Anche David Hume asserisce nel Trattato sulla natura umana del 1739-40 che talvolta un’idea della memoria relativa a un fatto realmente accaduto, perdendo la sua forza e vivacità, può degenerare a tal punto da esser presa per un’idea della nostra fantasia o immaginazione che non corrisponde alla realtà dei fatti.
Viceversa, un’idea dell’immaginazione può acquistare tale forza e tale vivacità da passare per un’idea della memoria, e imitarne gli effetti sulla credenza e sul giudizio.

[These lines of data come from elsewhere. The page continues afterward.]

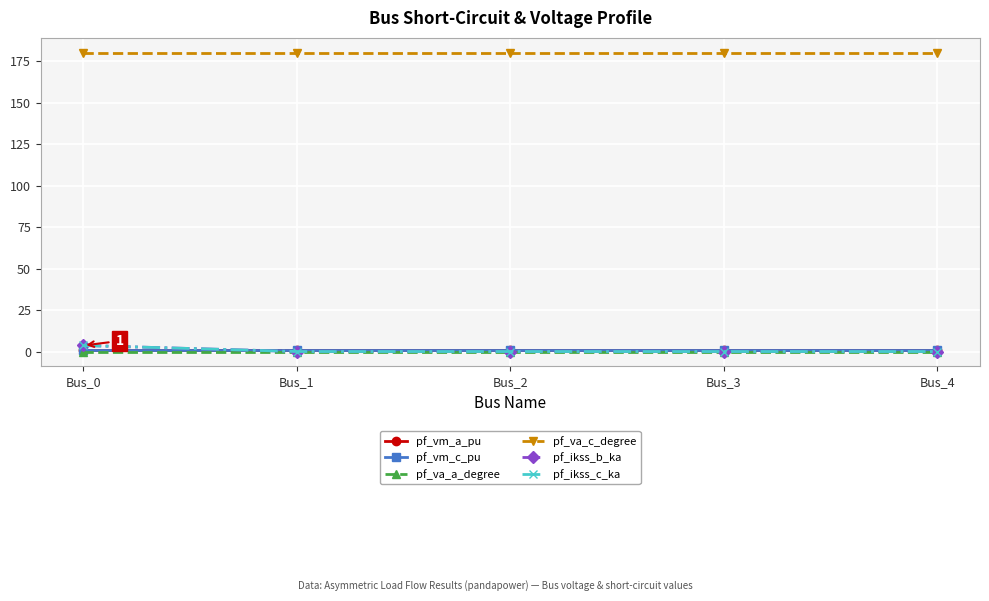

Where is pf_ikss_c_ka nearest to the value 1?

Bus_1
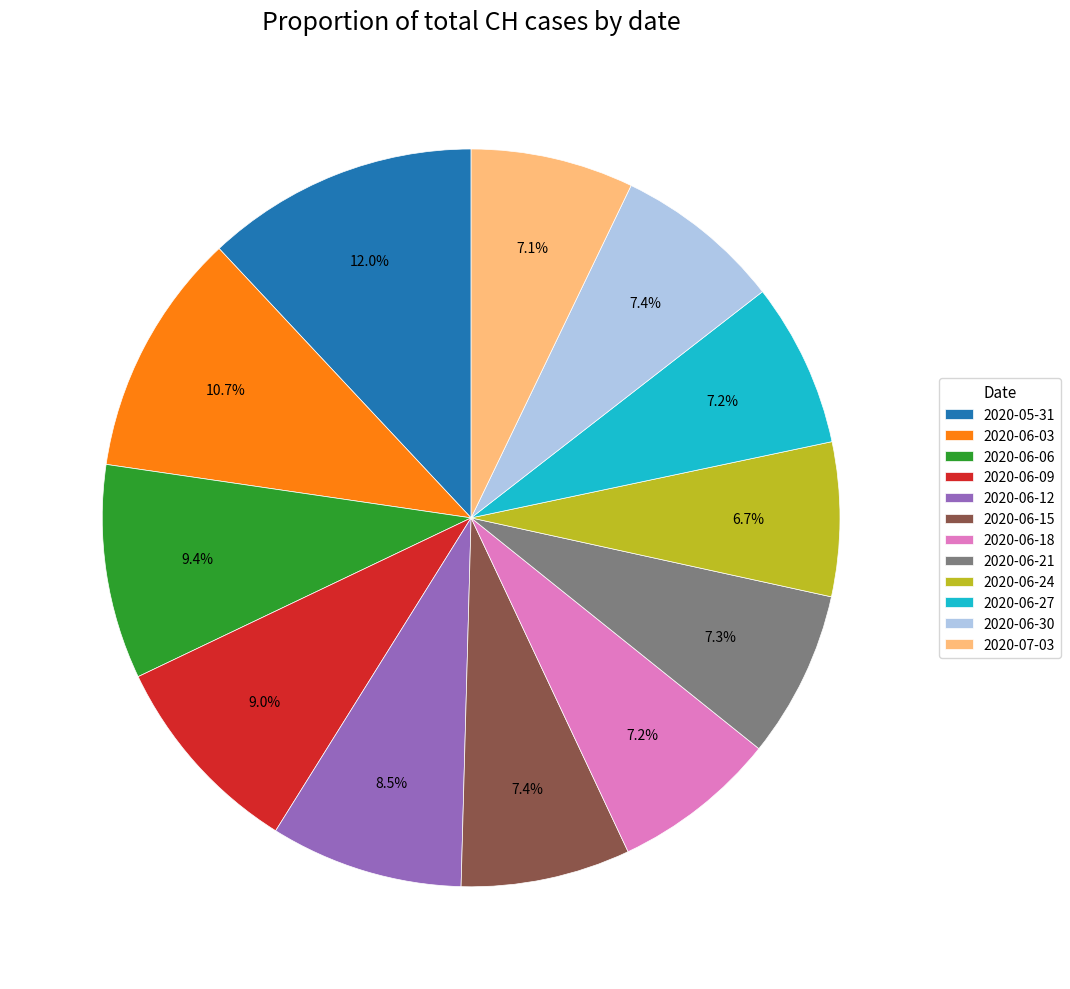

Approximately how many times larger is the value at 2020-06-30 compared to 2020-06-24?

1.1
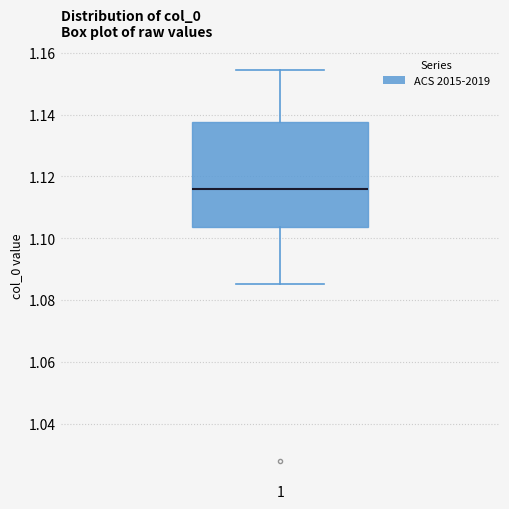

Transcribe this box plot: give where the median line is, the range the box spans, and where the two whiskers end, as read against the y-axis. The values are not printed on the chart, so give them approximately, as read against the axis.

median 1.116, box 1.104 to 1.138, whiskers 1.086 to 1.154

Non a caso, i mentitori, per la frequente ripetizione delle loro bugie, finiscono per credere alle loro stesse menzogne e per ricordarle come se fossero fossero delle cose vere.
Atto di forza
Nel film fantascientifico Atto di forza si sostiene, appunto, che i ricordi attuali delle nostre azioni non comportano di necessità che tali azioni siano state effettivamente compiute. Forte di questo presupposto, una singolare agenzia di viaggi di Chicago specializzata in “turismo mentale”, la Recall Incorporated, garantisce ai suoi clienti di poter impiantare nel loro cervello il ricordo di qualunque viaggio avventuroso mai vissuto. Il risultato (cioè il ricordo) sarà esattamente lo stesso, come se il viaggio si fosse verificato davvero.
Nel 2084, l’operaio edile Doug Quaid (Arnold Schwarzenegger), desideroso di compiere un viaggio virtuale su Marte, si rivolge all’agenzia Recall, ma scopre di essere già stato realmente su quel pianeta come Hauser, agente segreto al servizio dello spietato dittatore locale. Capisce, inoltre, che la sua intera esistenza (o, più esattamente, tutto l’insieme dei suoi ricordi che compongono la sua esistenza di operaio edile) è un’illusione, prodotta un da un chip di memoria che degli agenti al servizio del governo gli hanno impiantato nel cervello. La seconda metà del film segue Quaid mentre tenta di conoscere in modo più preciso la propria identità, recandosi davvero sul pianeta Marte.
Un tema simile è presente anche nel già citato Blade Runner. In questo film l’androide Rachel (Sean Young) non sa di essere una “replicante”, ed è dotata di una memoria artificiale con cui ricorda un passato che non è mai esistito. Rachel possiede delle foto di quando era bambina e dei suoi genitori. Eppure, è “nata” già adulta. Quando comincia a nutrire qualche dubbio circa le sue origini, subisce un trauma psicologico perché perde la sicurezza della sua identità profonda.
Lo scetticismo
Nell’uso corrente della parola, “scettico” è colui che non crede in qualcosa che viene riferito o asserito da altri. In senso strettamente filosofico, lo “scetticismo” (termine che deriva dal greco sképsis = “ricerca”) è la posizione di chi nega che la verità possa essere conosciuta in qualche modo, e che, di conseguenza, dubitando di tutto, si rifiuta di accettare qualsiasi credenza.
Nel mondo antico, lo scetticismo è fondato da Pirrone di Elide (365-275 a.C.), e il movimento dura dal IV secolo a.C. al III secolo d.C., dando vita a scuole e filosofi diversi, accomunati dalla convinzione che la certezza non è possibile. Il Medioevo ignora lo scetticismo, che sarà ripreso nel Cinquecento da Michel de Montaigne (1533-1592) e da David Hume (1711-1776) nel Settecento.
Lo scetticismo è stato determinante nello sviluppo della filosofia perché ha posto in modo chiaro gli interrogativi che sono alla base del problema della conoscenza (o gnoseologia), e perché ha lanciato una sfida. Infatti, i filosofi si sono trovati di fronte a un bivio: o ammettere che non esiste la certezza, o confutare le obiezioni scettiche.
René Descartes (1596-1650), per esempio, ha fatto proprio il dubbio scettico e lo ha usato non per arrendersi all’incertezza, ma per costruire un sapere davvero certo. In effetti, secondo Descartes, io posso dubitare di tutto (sia della testimonianza dei sensi, sia di quella della ragione), ma non del fatto stesso che sto dubitando e cioè pensando. E se è certo che io penso, è anche certo che io sono: cogito, ergo sum.